Offering price fixed at 33,000 KRW... Exceeds upper limit of expected range by 27%
Reflects expectations for obesity treatment under development
Subscription for general investors on 22-23rd
As the conflict between Iran and Israel intensifies, increasing preference for safe assets is causing volatility in the domestic stock market. DND Pharmatech, preparing for its initial public offering (IPO), secured an offering price above the expected range in the demand forecast despite external negative factors, thanks to various positive developments. DND Pharmatech will conduct subscription for general investors over two days from the 22nd to the 23rd.
According to the Financial Supervisory Service's electronic disclosure system on the 22nd, DND Pharmatech conducted a demand forecast targeting domestic and foreign institutional investors over five business days from the 12th to the 18th, and finalized the offering price at 33,000 KRW. Considering the initial price range was set between 22,000 and 26,000 KRW, this is 26.9% higher than the upper limit.
A total of 2,181 institutions participated in the demand forecast, recording a competition rate of 848.5 to 1. 99.6% of the total participating volume offered prices exceeding 26,000 KRW. The KOSDAQ index fell by 5.5% from the beginning of this month to the 18th. This was due to the escalating conflict between Iran and Israel and growing concerns over delays in the timing of the U.S. Federal Reserve's interest rate cuts, which shrank investor sentiment.
The preference for safe assets over risky assets strengthened, raising concerns that it could negatively impact DND Pharmatech's demand forecast. Some in Yeouido predicted that the IPO market, which had acted as a black hole for market funds over the past year, might slow down for a while.
Reflecting the market atmosphere, DND Pharmatech intensified its investor relations (IR) activities. DND Pharmatech is a bio company developing new drugs for metabolic disorder-related nonalcoholic steatohepatitis (MASH) in the GLP-1 oral drug category. GLP-1 (Glucagon-like peptide 1) is a type of hormone secreted in the small intestine during food intake, functioning to increase insulin synthesis and secretion, suppress glucagon secretion, and delay digestive absorption processes. Initially developed as a diabetes treatment, GLP-1 is expanding its indications to obesity and MASH treatments.

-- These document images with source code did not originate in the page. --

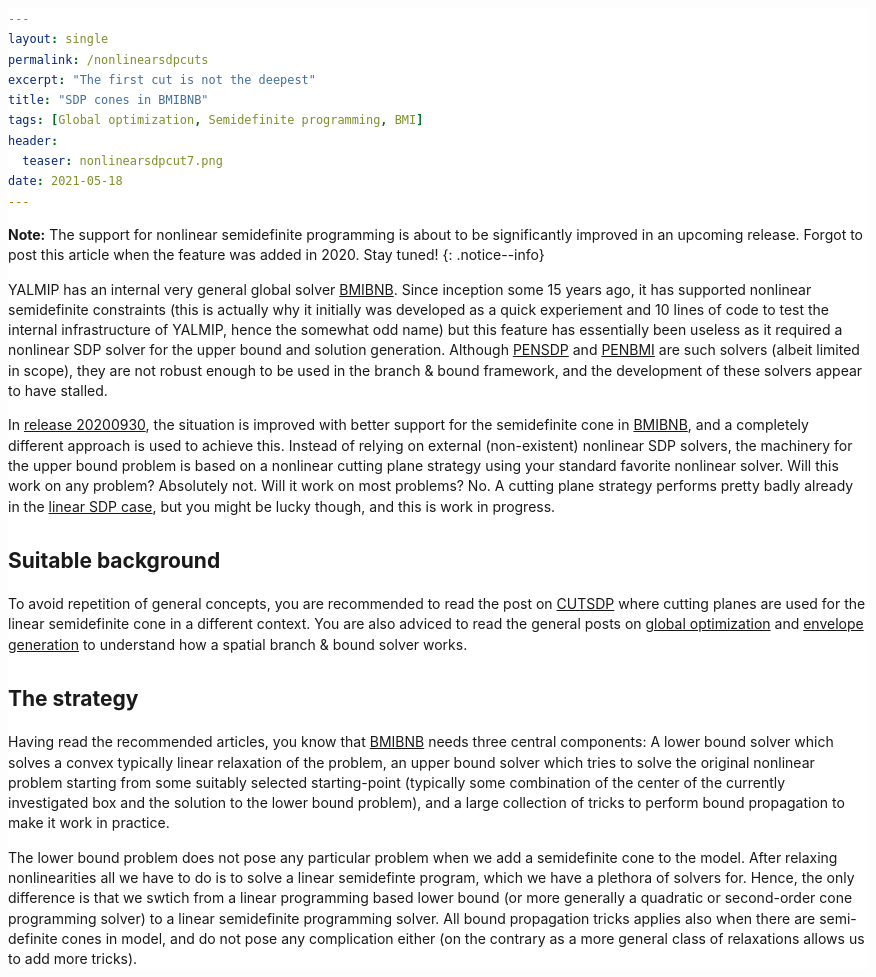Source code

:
 ```yaml
---
layout: single
permalink: /nonlinearsdpcuts
excerpt: "The first cut is not the deepest"
title: "SDP cones in BMIBNB"
tags: [Global optimization, Semidefinite programming, BMI]
header:
  teaser: nonlinearsdpcut7.png
date: 2021-05-18
---
```


**Note:** The support for nonlinear semidefinite programming is about to be significantly improved in an upcoming release. Forgot to post this article when the feature was added in 2020. Stay tuned!
{: .notice--info}

YALMIP has an internal very general global solver [BMIBNB](/solver/bmibnb). Since inception some 15 years ago, it has supported nonlinear semidefinite constraints (this is actually why it initially was developed as a quick experiement and 10 lines of code to test the internal infrastructure of YALMIP, hence the somewhat odd name) but this feature has essentially been useless as it required a nonlinear SDP solver for the upper bound and solution generation. Although [PENSDP](/solver/pensdp) and [PENBMI](/solver/penbmi) are such solvers (albeit limited in scope), they are not robust enough to be used in the branch & bound framework, and the development of these solvers appear to have stalled.

In [release 20200930](/R20200930), the situation is improved with better support for the semidefinite cone in [BMIBNB](/solver/bmibnb), and a completely different approach is used to achieve this. Instead of relying on external (non-existent) nonlinear SDP solvers, the machinery for the upper bound problem is based on a nonlinear cutting plane strategy using your standard favorite nonlinear solver. Will this work on any problem? Absolutely not. Will it work on most problems? No. A cutting plane strategy performs pretty badly already in the [linear SDP case](/The-cutsdp-solver), but you might be lucky though, and this is work in progress.

## Suitable background

To avoid repetition of general concepts, you are recommended to read the post on [CUTSDP](/The-cutsdp-solver) where cutting planes are used for the linear semidefinite cone in a different context. You are also adviced to read the general posts on [global optimization](/tutorial/globaloptimization) and [envelope generation](/tutorial/envelopesinbmibnb) to understand how a spatial branch & bound solver works.

## The strategy

Having read the recommended articles, you know that [BMIBNB](/solver/bmibnb) needs three central components: A lower bound solver which solves a convex typically linear relaxation of the problem, an upper bound solver which tries to solve the original nonlinear problem starting from some suitably selected starting-point (typically some combination of the center of the currently investigated box and the solution to the lower bound problem), and a large collection of tricks to perform bound propagation to make it work in practice.

The lower bound problem does not pose any particular problem when we add a semidefinite cone to the model. After relaxing nonlinearities all we have to do is to solve a linear semidefinte program, which we have a plethora of solvers for. Hence, the only difference is that we swtich from a linear programming based lower bound (or more generally a quadratic or second-order cone programming solver) to a linear semidefinite programming solver. All bound propagation tricks applies also when there are semi-definite cones in model, and do not pose any complication either (on the contrary as a more general class of relaxations allows us to add more tricks).
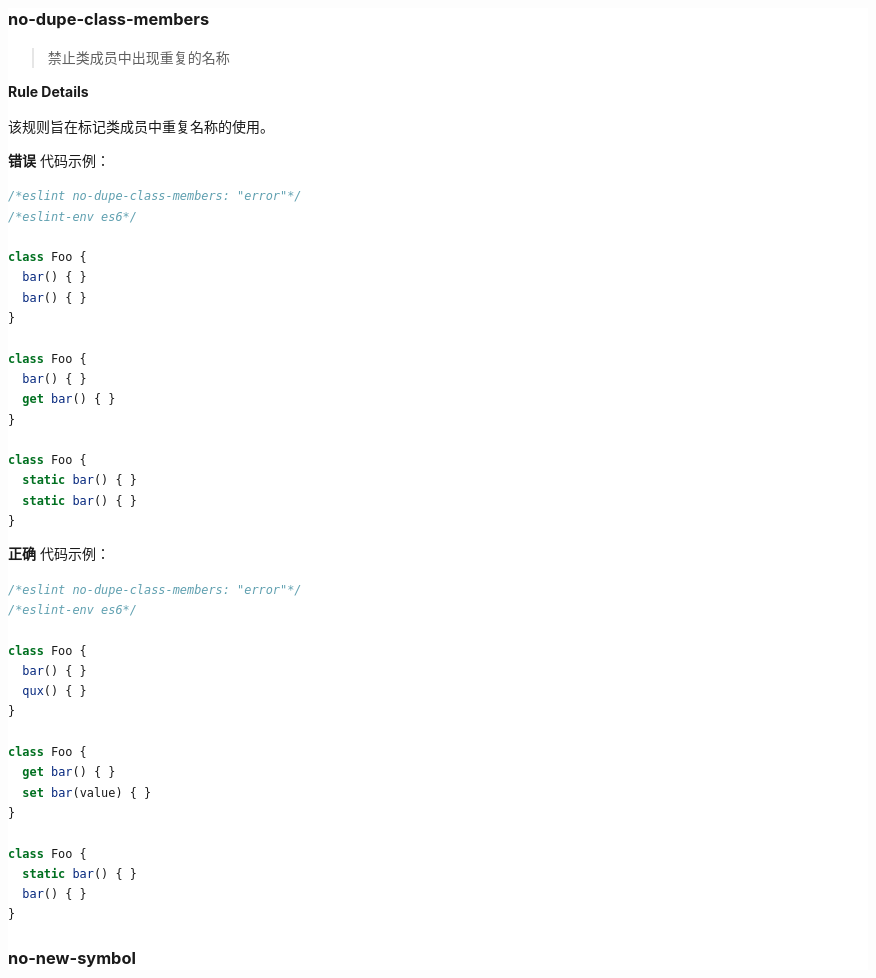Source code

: 
### no-dupe-class-members

> 禁止类成员中出现重复的名称

**Rule Details**

该规则旨在标记类成员中重复名称的使用。


**错误** 代码示例：
```javascript
/*eslint no-dupe-class-members: "error"*/
/*eslint-env es6*/

class Foo {
  bar() { }
  bar() { }
}

class Foo {
  bar() { }
  get bar() { }
}

class Foo {
  static bar() { }
  static bar() { }
}
```
**正确** 代码示例：

```js
/*eslint no-dupe-class-members: "error"*/
/*eslint-env es6*/

class Foo {
  bar() { }
  qux() { }
}

class Foo {
  get bar() { }
  set bar(value) { }
}

class Foo {
  static bar() { }
  bar() { }
}
```


### no-new-symbol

Founded in 2014, DND Pharmatech is developing chronic disease treatments using GLP-1 peptide derivatives. It holds multiple GLP-1-based pipelines, including oral obesity treatments and injectable MASH treatments.
The oral obesity treatment demonstrated weight loss effects in preclinical animal experiments. In September 2021, DND Pharmatech signed a license-out contract worth $192 million (approximately 250 billion KRW) with Salubris, a Chinese pharmaceutical company specializing in metabolic diseases. Salubris plans to start Phase 1 clinical trials in China in the second half of this year.
Seulgi Lee, CEO of DND Pharmatech, said, "Since our establishment, we have focused on developing GLP-1 peptide new drugs. We aim to rapidly achieve new drug commercialization centered on metabolic diseases such as obesity and MASH through our listing on the KOSDAQ market."
Jongseon Park, a researcher at Eugene Investment & Securities, explained, "DND Pharmatech is jointly developing obesity treatments with Metsera, an overseas investment institution." Metsera has secured $290 million in development funds from major U.S. venture capital firms and various institutional investors.